Head of ‘ex-gay therapy’ group apologizes for causing the suffering of LGBT people
The president of an organization that promotes “cures” for gay and lesbian individuals on Wednesday offered a lengthy apology to those harmed by ex-gay therapy.
“I cannot simply move on and pretend that I have always been the friend that I long to be today,” Alan Chambers of Exodus International wrote on the website’s blog. “I understand why I am distrusted and why Exodus is hated.”
He admitted that he was still attracted to members of the same-sex and acknowledged his organization had caused others to suffer because of their own same-sex attractions. Chambers also said he was deeply sorry that the stigmatization of LGBT people sometimes led to suicide. However, he refused to apologize for his “deeply held biblical beliefs” about sexuality and marriage.
Chambers gained national attention in 2011 after being interviewed by Lisa Ling of Oprah Winfrey Network (OWN) as part of a special program on so-called “pray away the gay” therapies. At the time, he said the controversial therapy allowed LGBT individuals to live a life in accordance with their Christian faith.
Speaking to Ling again in 2012, Chambers admitted the therapy could not actually change someone’s sexual orientation and was potentially harmful.
Now, he plans to read his lengthy apology in a new OWN program, which airs Thursday.

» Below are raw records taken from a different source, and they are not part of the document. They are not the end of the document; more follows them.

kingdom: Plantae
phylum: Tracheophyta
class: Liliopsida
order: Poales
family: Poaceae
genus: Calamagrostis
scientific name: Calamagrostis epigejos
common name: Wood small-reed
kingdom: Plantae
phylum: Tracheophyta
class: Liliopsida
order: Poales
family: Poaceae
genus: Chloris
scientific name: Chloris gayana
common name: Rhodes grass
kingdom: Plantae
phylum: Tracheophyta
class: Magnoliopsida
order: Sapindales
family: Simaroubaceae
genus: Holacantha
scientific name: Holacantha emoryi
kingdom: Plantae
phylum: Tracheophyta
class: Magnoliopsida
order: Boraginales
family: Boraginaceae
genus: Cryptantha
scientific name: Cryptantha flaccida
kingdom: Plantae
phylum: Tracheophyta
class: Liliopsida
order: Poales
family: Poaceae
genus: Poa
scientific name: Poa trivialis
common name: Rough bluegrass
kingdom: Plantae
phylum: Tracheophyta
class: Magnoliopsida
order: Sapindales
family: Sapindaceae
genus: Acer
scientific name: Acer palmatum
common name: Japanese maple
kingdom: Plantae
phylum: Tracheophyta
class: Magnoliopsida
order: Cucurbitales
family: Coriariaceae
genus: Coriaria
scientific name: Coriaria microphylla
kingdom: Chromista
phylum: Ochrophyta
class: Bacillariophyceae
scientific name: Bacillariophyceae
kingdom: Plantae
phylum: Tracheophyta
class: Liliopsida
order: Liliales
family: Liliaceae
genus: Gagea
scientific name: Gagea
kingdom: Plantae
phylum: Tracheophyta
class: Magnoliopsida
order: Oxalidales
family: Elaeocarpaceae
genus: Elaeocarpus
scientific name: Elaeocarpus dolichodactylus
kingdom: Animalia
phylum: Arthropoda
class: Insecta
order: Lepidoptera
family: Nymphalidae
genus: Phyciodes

“You have never been my enemy,” Chambers wrote. “I am very sorry that I have been yours. I hope the changes in my own life, as well as the ones we announce tonight regarding Exodus International, will bring resolution, and show that I am serious in both my regret and my offer of friendship. I pledge that future endeavors will be focused on peace and common good.”
California became the first state to ban ex-gay therapy for minors in 2012 due to its psychologically harmful effects. The American Psychological Association and American Psychiatric Association have both stated the evidence in support of the therapy was lacking, while there was clear evidence the therapy had negative consequences. New Jersey is considering a similar ban.